## Problem to work on
Pictures aside, please retype the whole listing word for word.

## Input records
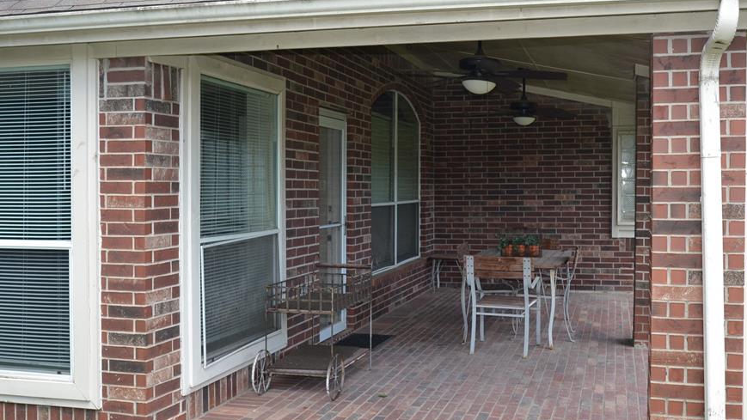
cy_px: 181
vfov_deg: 32.0
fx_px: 733
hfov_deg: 53.8
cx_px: 426
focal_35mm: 37
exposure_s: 1/125
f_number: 4
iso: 100
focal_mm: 20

## Response below
cy_px: 181
vfov_deg: 32.0
fx_px: 733
hfov_deg: 53.8
cx_px: 426
focal_35mm: 37
exposure_s: 1/125
f_number: 4
iso: 100
focal_mm: 20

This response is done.